EXERCISE AIM:
Write out every line of the listing below exactly as it appears.

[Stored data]

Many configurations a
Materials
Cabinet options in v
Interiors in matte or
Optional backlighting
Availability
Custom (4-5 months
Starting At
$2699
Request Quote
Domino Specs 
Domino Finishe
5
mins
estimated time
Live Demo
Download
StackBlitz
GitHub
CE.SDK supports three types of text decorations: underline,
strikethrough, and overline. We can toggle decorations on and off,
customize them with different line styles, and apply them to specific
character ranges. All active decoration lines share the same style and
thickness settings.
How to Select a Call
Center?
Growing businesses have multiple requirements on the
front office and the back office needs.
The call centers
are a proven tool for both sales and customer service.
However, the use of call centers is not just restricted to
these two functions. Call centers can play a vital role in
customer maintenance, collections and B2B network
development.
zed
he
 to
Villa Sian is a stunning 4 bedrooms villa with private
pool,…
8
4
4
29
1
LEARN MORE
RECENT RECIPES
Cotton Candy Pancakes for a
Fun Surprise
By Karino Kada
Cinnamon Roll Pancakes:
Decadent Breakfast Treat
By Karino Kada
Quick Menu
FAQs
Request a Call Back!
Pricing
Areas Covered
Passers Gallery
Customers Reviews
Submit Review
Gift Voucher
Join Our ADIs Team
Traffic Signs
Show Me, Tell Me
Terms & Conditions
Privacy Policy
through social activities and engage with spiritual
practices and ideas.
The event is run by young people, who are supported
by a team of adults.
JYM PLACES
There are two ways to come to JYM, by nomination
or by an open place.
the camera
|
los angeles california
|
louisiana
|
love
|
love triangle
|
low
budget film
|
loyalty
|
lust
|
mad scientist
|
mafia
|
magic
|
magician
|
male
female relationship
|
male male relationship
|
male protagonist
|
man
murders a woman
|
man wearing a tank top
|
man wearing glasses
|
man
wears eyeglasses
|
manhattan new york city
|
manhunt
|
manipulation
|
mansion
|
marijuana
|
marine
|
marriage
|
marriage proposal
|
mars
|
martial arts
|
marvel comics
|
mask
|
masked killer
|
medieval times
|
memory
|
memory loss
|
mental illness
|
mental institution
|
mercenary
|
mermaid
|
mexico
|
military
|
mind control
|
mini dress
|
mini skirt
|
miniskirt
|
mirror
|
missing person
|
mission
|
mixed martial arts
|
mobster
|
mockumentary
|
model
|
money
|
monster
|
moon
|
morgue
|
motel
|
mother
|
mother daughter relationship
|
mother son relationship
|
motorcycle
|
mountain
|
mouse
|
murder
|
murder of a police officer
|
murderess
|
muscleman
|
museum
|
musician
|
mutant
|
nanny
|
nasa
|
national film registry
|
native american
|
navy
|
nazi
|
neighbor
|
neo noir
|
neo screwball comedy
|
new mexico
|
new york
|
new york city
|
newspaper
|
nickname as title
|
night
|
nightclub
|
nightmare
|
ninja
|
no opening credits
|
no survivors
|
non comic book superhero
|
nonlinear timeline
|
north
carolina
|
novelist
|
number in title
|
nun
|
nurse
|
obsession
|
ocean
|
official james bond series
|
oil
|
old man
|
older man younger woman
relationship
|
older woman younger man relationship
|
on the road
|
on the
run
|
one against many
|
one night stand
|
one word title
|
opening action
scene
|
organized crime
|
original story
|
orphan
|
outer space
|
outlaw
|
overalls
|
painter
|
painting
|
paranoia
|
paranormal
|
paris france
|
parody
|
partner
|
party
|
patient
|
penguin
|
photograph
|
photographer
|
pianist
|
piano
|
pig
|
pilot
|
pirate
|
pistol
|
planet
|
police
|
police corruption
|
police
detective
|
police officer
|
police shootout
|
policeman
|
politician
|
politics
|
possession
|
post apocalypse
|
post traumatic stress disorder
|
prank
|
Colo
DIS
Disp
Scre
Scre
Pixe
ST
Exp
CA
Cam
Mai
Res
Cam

OUTPUT OF THE EXERCISE:
Many configurations a
Materials
Cabinet options in v
Interiors in matte or
Optional backlighting
Availability
Custom (4-5 months
Starting At
$2699
Request Quote
Domino Specs 
Domino Finishe
5
mins
estimated time
Live Demo
Download
StackBlitz
GitHub
CE.SDK supports three types of text decorations: underline,
strikethrough, and overline. We can toggle decorations on and off,
customize them with different line styles, and apply them to specific
character ranges. All active decoration lines share the same style and
thickness settings.
How to Select a Call
Center?
Growing businesses have multiple requirements on the
front office and the back office needs.
The call centers
are a proven tool for both sales and customer service.
However, the use of call centers is not just restricted to
these two functions. Call centers can play a vital role in
customer maintenance, collections and B2B network
development.
zed
he
 to
Villa Sian is a stunning 4 bedrooms villa with private
pool,…
8
4
4
29
1
LEARN MORE
RECENT RECIPES
Cotton Candy Pancakes for a
Fun Surprise
By Karino Kada
Cinnamon Roll Pancakes:
Decadent Breakfast Treat
By Karino Kada
Quick Menu
FAQs
Request a Call Back!
Pricing
Areas Covered
Passers Gallery
Customers Reviews
Submit Review
Gift Voucher
Join Our ADIs Team
Traffic Signs
Show Me, Tell Me
Terms & Conditions
Privacy Policy
through social activities and engage with spiritual
practices and ideas.
The event is run by young people, who are supported
by a team of adults.
JYM PLACES
There are two ways to come to JYM, by nomination
or by an open place.
the camera
|
los angeles california
|
louisiana
|
love
|
love triangle
|
low
budget film
|
loyalty
|
lust
|
mad scientist
|
mafia
|
magic
|
magician
|
male
female relationship
|
male male relationship
|
male protagonist
|
man
murders a woman
|
man wearing a tank top
|
man wearing glasses
|
man
wears eyeglasses
|
manhattan new york city
|
manhunt
|
manipulation
|
mansion
|
marijuana
|
marine
|
marriage
|
marriage proposal
|
mars
|
martial arts
|
marvel comics
|
mask
|
masked killer
|
medieval times
|
memory
|
memory loss
|
mental illness
|
mental institution
|
mercenary
|
mermaid
|
mexico
|
military
|
mind control
|
mini dress
|
mini skirt
|
miniskirt
|
mirror
|
missing person
|
mission
|
mixed martial arts
|
mobster
|
mockumentary
|
model
|
money
|
monster
|
moon
|
morgue
|
motel
|
mother
|
mother daughter relationship
|
mother son relationship
|
motorcycle
|
mountain
|
mouse
|
murder
|
murder of a police officer
|
murderess
|
muscleman
|
museum
|
musician
|
mutant
|
nanny
|
nasa
|
national film registry
|
native american
|
navy
|
nazi
|
neighbor
|
neo noir
|
neo screwball comedy
|
new mexico
|
new york
|
new york city
|
newspaper
|
nickname as title
|
night
|
nightclub
|
nightmare
|
ninja
|
no opening credits
|
no survivors
|
non comic book superhero
|
nonlinear timeline
|
north
carolina
|
novelist
|
number in title
|
nun
|
nurse
|
obsession
|
ocean
|
official james bond series
|
oil
|
old man
|
older man younger woman
relationship
|
older woman younger man relationship
|
on the road
|
on the
run
|
one against many
|
one night stand
|
one word title
|
opening action
scene
|
organized crime
|
original story
|
orphan
|
outer space
|
outlaw
|
overalls
|
painter
|
painting
|
paranoia
|
paranormal
|
paris france
|
parody
|
partner
|
party
|
patient
|
penguin
|
photograph
|
photographer
|
pianist
|
piano
|
pig
|
pilot
|
pirate
|
pistol
|
planet
|
police
|
police corruption
|
police
detective
|
police officer
|
police shootout
|
policeman
|
politician
|
politics
|
possession
|
post apocalypse
|
post traumatic stress disorder
|
prank
|
Colo
DIS
Disp
Scre
Scre
Pixe
ST
Exp
CA
Cam
Mai
Res
Cam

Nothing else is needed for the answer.